Given information START
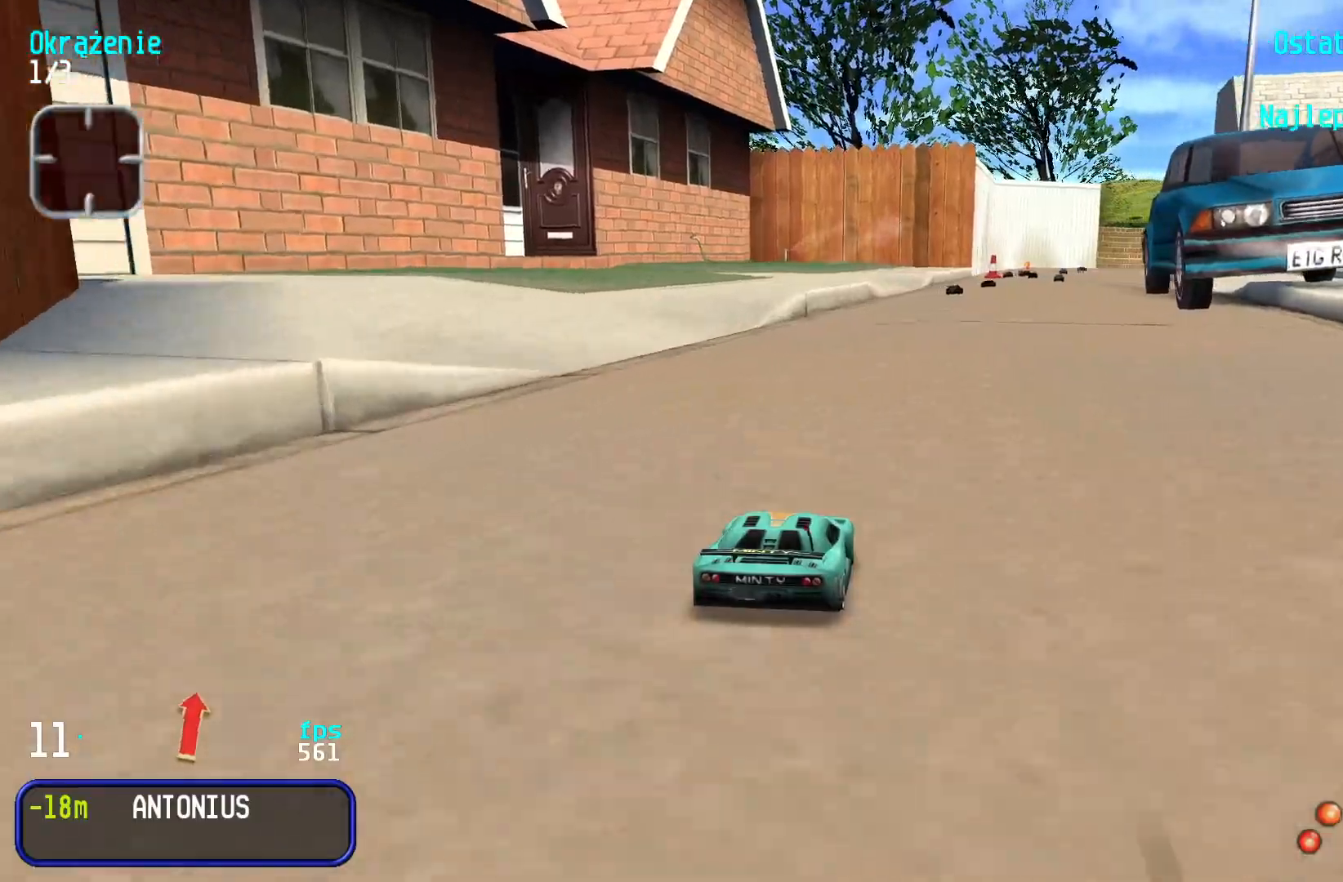
{"keys": ["up"], "events": [[33, "right", "down"], [100, "right", "up"]]}
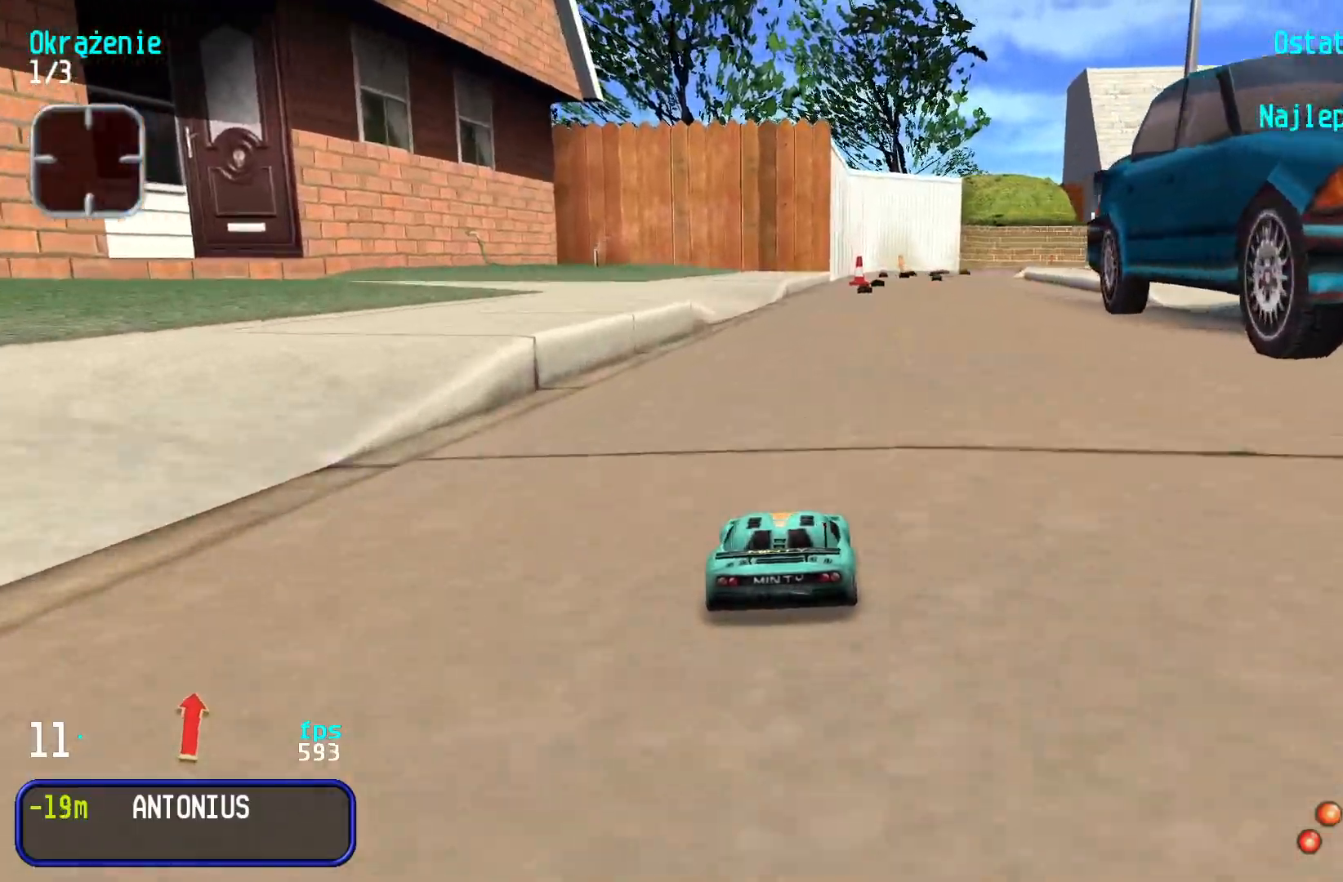
{"keys": ["up"], "events": [[333, "right", "down"], [383, "right", "up"]]}
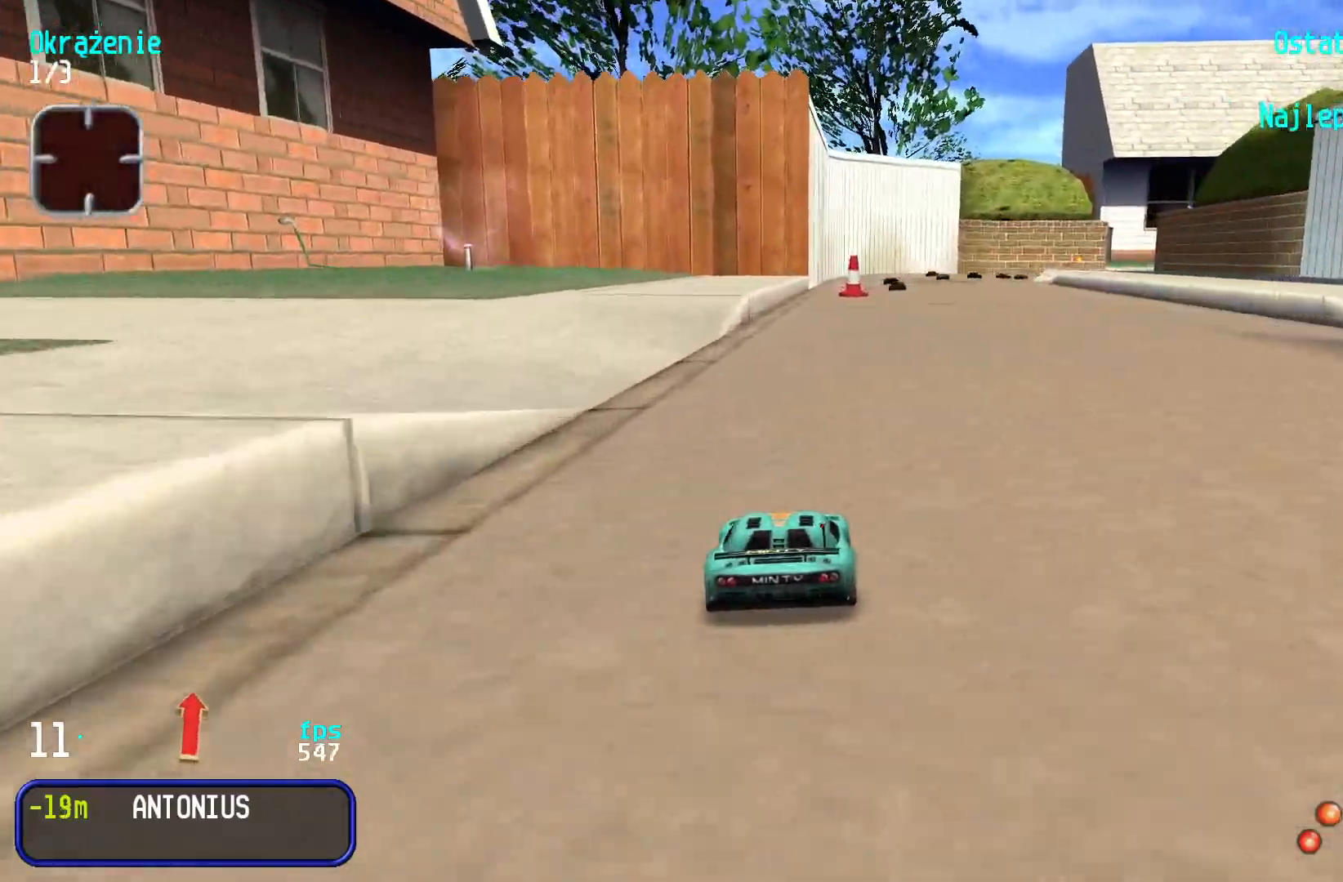
{"keys": ["up"], "events": []}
Given information END
Exercise goal: Copy whichever lines in the listing above hold "down".

Written reply:
{"keys": ["up"], "events": [[33, "right", "down"], [100, "right", "up"]]}
{"keys": ["up"], "events": [[333, "right", "down"], [383, "right", "up"]]}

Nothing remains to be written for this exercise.